Furthermore, dispensationalism was advanced through the founding of Dallas Theological Seminary (DTS) by dispensationalist Lewis Sperry Chafer in 1924, and his multi-volume Systematic Theology became the standard theological text at DTS. Also, beginning in the 1970s, dispensationalism and pretribulation premillennialism was promoted through popular literature specifically in the book entitled The Late Great Planet Earth by Hal Lindsey and the Left Behind series of novels by Tim Lahaye and Jerry Jenkins. These writings set out to present eschatological prophecies in relation to current events from a pretribulation premillennialism perspective. The Late Great Planet Earth gives a thorough systematic account of perceived eschatological current events and then predicts that the rapture would occur during the 1980s. The Left Behind series tells a contemporary fictional story based on end times prophecies. The story tells of the pretribulation rapture of Christians which leaves the rest of the world seeking answers and stability. Both works were developed into movies which introduced dispensational premillennialism to an even larger American audience.
Another aspect of eschatology that was emphasized during the late nineteenth and twentieth century was the apocalyptic character of Jesus’ teaching especially in his proclamation of the “imminent coming of the eschatological kingdom of God.” This was the view of Johannes Weiss who argued that Jesus was a “wild apocalyptic visionary proclaiming the end of the world.” Albert Schweitzer argued that Jesus “was a deluded fanatic who futilely threw his life away in blind devotion to a mad apocalyptic dream which was never realized and…never could be realized.” Thus, according to Schweitzer, Jesus sacrificed his life due to a misunderstanding that God would deliver him from the cross while ushering in the new age of the divine kingdom.
In response to Weiss and Schweitzer, Charles H. Dodd posited a “realized” eschatological view of Jesus’ preaching meaning that the kingdom of God had already been realized or happened through the coming of Jesus. Dodd argued that the future last days events prophesied by the Old Testament prophets have been fulfilled in the life and ministry of Jesus. Dodd submits that Jesus declared that the “kingdom of God was at hand” (Mark 1:15) and that it had already come upon the people (Matthew 12:28), and so it was not something that was to come in the future.

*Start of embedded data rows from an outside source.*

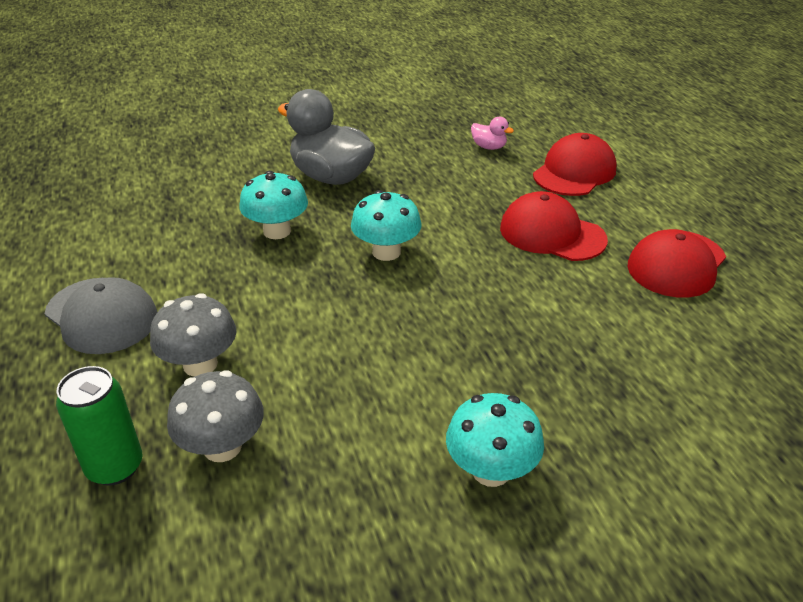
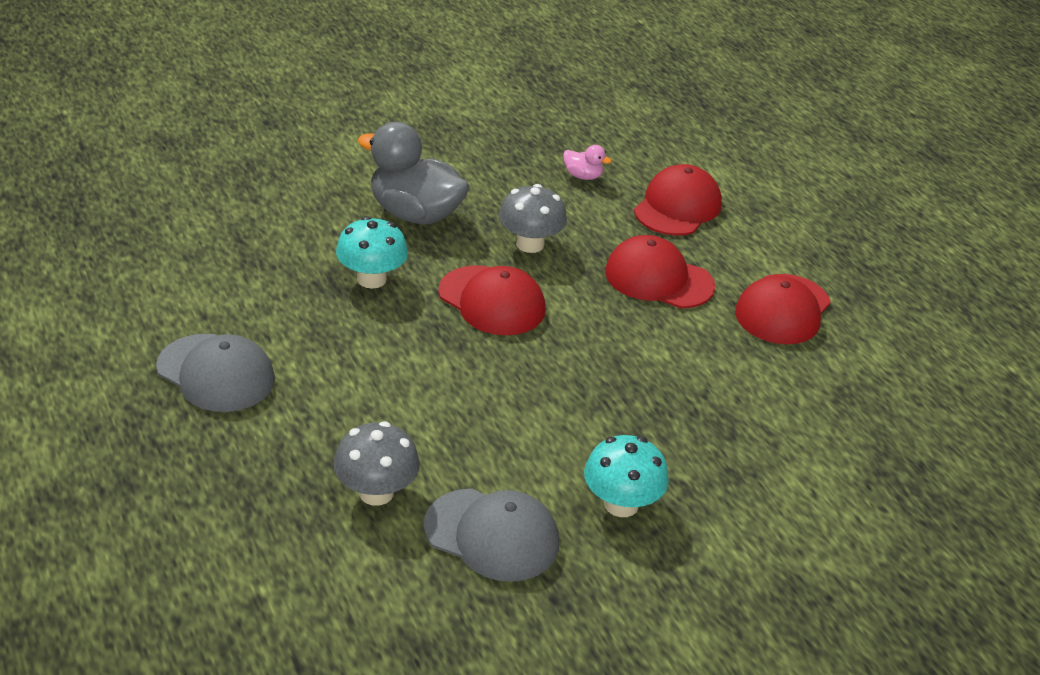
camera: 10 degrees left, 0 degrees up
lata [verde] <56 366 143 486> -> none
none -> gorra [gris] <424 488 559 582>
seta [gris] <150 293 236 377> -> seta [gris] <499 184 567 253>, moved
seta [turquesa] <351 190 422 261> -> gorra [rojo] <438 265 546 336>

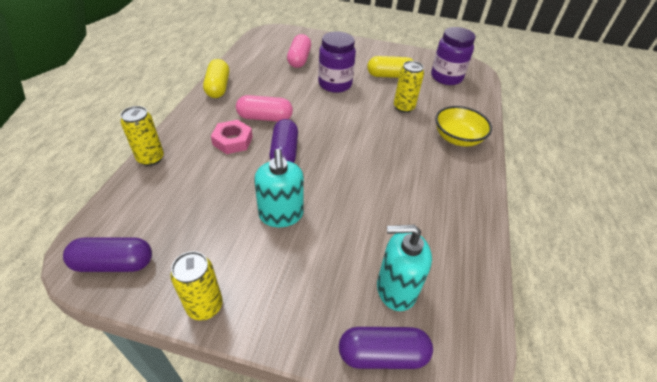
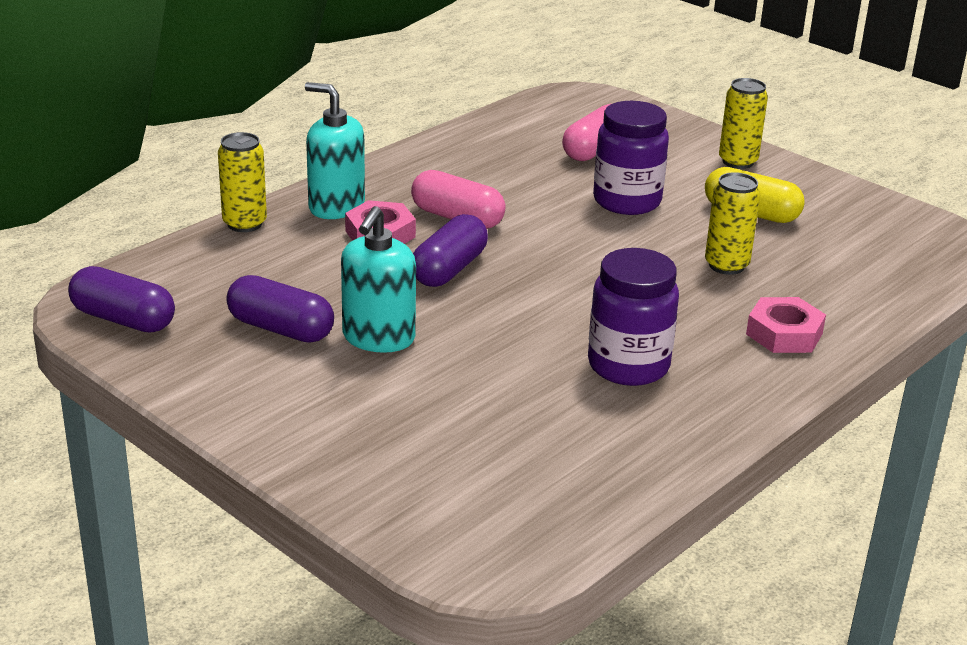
camera: 30 degrees right, 15 degrees down
cápsula [amarillo] <203 59 229 98> -> none
lata [amarillo] <170 251 223 321> -> lata [amarillo] <719 78 768 169>, moved
cápsula [morado] <339 327 433 369> -> cápsula [morado] <226 275 334 342>, moved
dispensador de jabón [turquesa] <377 225 432 311> -> dispensador de jabón [turquesa] <305 82 365 219>, moved
tarro [morado] <431 27 476 85> -> tarro [morado] <588 248 679 386>, moved
cuenco [amarillo] <435 106 492 146> -> tuerca [rosa] <746 297 826 353>

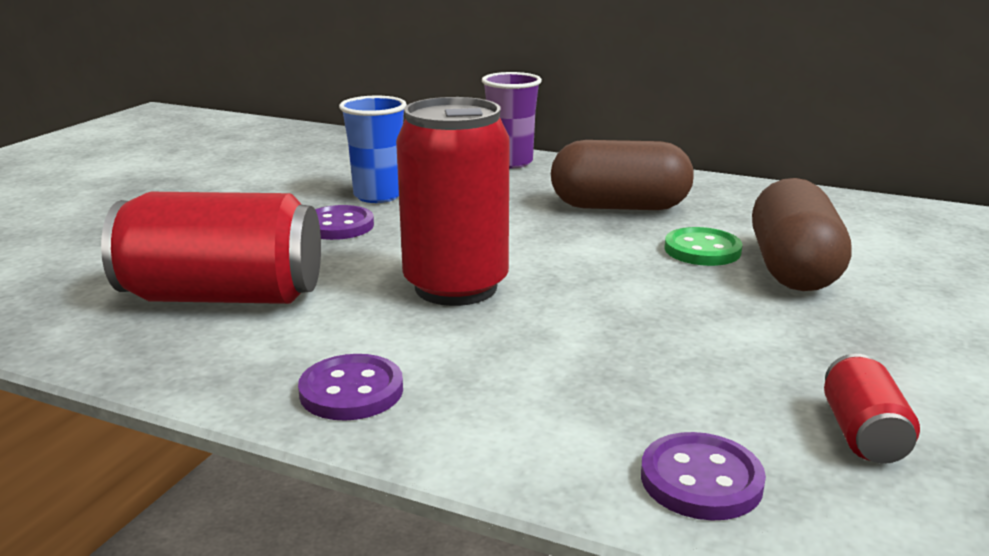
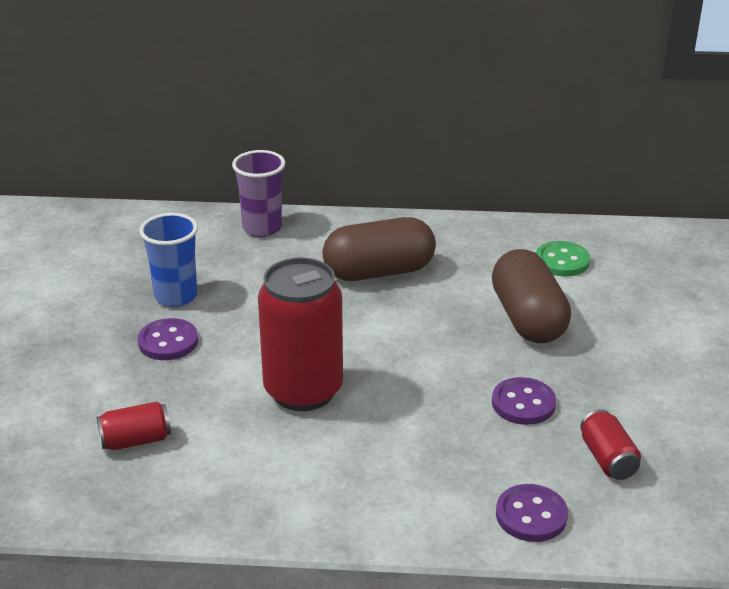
camera: 20 degrees left, 10 degrees up
botón [morado] <298 354 403 421> -> botón [morado] <492 377 556 425>, moved
botón [verde] <665 227 743 266> -> botón [verde] <536 241 590 276>, moved
lata [rojo] <101 192 321 304> -> lata [rojo] <96 402 171 450>, x0.47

Dodd’s ‘realized eschatology’ was challenged by several New Testament scholars including W.G. Kümmel, Oscar Cullmann and George Eldon Ladd. They argued that the eschatology of Jesus and the New Testament was paradoxical meaning that “[i]n one sense the kingdom of God had already arrived with the presence of Jesus, but in another sense it had not yet come.” This paradoxical view has been called ‘inaugurated eschatology’ which emphasizes that the “kingdom of God has begun to exercise its influence within human history, although its full realization and fulfillment lie in the future.” Inaugurated eschatology became the most widely accepted view by New Testament scholars during the second half of the twentieth century and into the twenty-first century.